Most cancer isn’t caused by BRCA mutations — they account for 5% to 10% of breast cancers and 15% of ovarian cancers — so the gene tests aren’t for everyone. But mutations cluster in families, and the US Preventive Services Task Force has long recommended that doctors screen women who have relatives with BRCA-related cancers and refer those who might benefit from gene testing to a genetic counselor to help them decide.
Tuesday, the task force expanded that advice, telling primary care doctors they should also assess women’s risk if:
—they previously were treated for breast or other BRCA-related cancers including ovarian, fallopian tube or peritoneal cancers, and now are considered cancer-free.
—their ancestry is prone to BRCA mutations, such as Ashkenazi Jewish women.
Why screen breast cancer survivors? After all, they already know there’s a risk of recurrence.
Take, for example, someone who had a tumor removed in one breast in their 40s a decade ago, when genetic testing wasn’t as common. Even this many years later, a BRCA test still could reveal if they’re at risk for ovarian cancer — or at higher than usual risk for another tumor in their remaining breast tissue, explained task force member Dr. Carol Mangione of the University of California, Los Angeles. And it could alert their daughters or other relatives to a potential shared risk.
“It’s important to test those people now,” Mangione said. “We need to get the word out to primary care doctors to do this assessment and to make the referrals.”
Private insurers follow task force recommendations on what preventive care to cover, some at no out-of-pocket cost under rules from former President Barack Obama’s health care law. The recommendations were published in the Journal of the American Medical Association.
Cancer groups have similar recommendations for BRCA testing, and increasingly urge that the newly diagnosed be tested, too, because the inherited risk can impact choices about surgery and other treatment.
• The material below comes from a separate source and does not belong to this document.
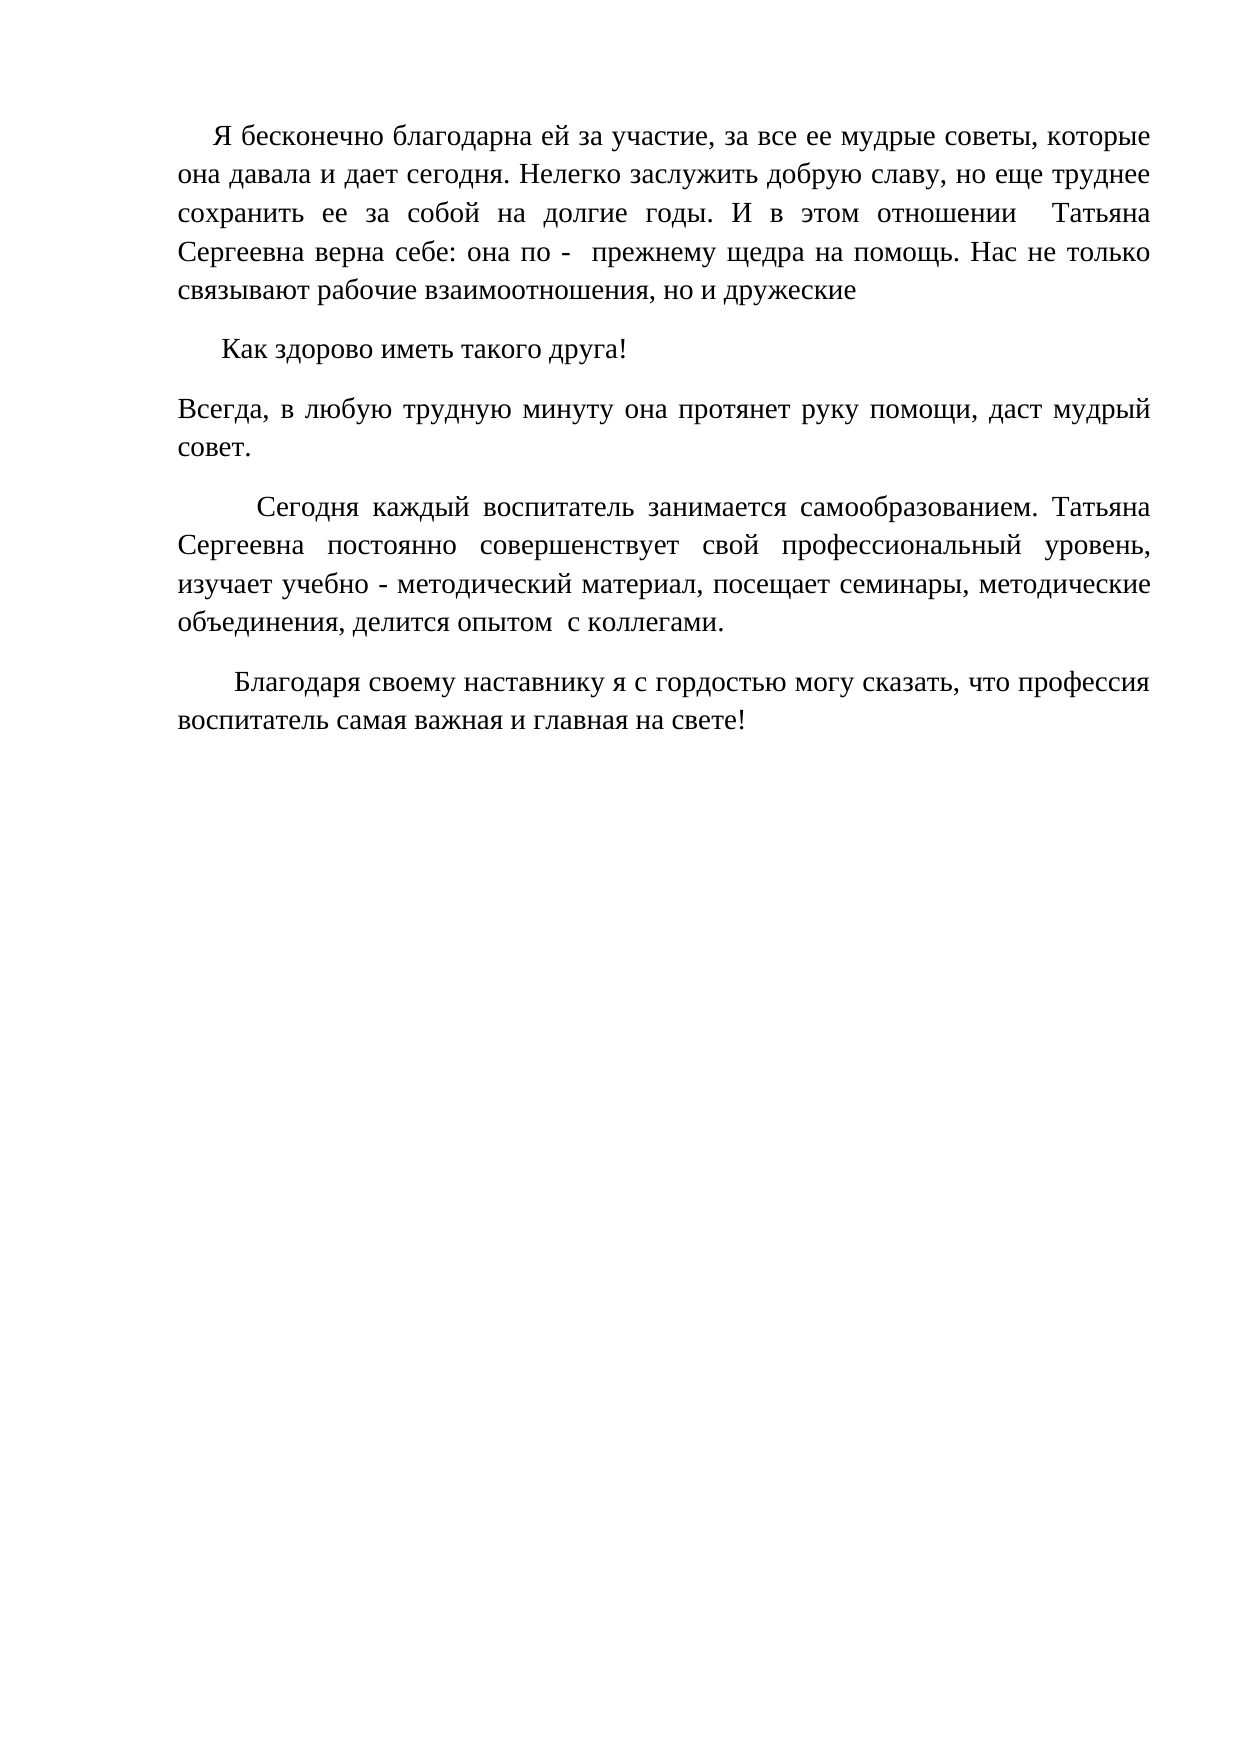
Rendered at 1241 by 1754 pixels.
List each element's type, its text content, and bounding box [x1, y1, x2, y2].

Identifying BRCA mutation carriers “can be lifesaving, and should be a part of routine medical care,” Drs. Susan Domchek of the University of Pennsylvania and Mark Robson of Memorial Sloan Kettering Cancer Center, who weren’t involved with the new guidelines, wrote in an editorial accompanying them.
But too few high-risk women ever learn if they harbor BRCA mutations, they wrote. For example, cancer groups have long recommended that all ovarian cancer patients be tested, but several studies have found testing is done in less than a third.
Don’t skip the genetic counseling, said the task force’s Mangione. BRCA testing can cause anxiety and sometimes gives confusing results, finding mutations that might not be dangerous — things the counselors are trained to interpret. There’s a shortage of genetic counselors, particularly in rural areas, and she said counseling by phone can work.
There’s a wide array of gene tests, some that search just for BRCA mutations and others that test dozens of additional genes at the same time. There’s even a direct-to-consumer kit sold by 23andMe — but Domchek and Robson warned it only detects the three mutations found most in women of Ashkenazi Jewish descent, not dozens of other mutations.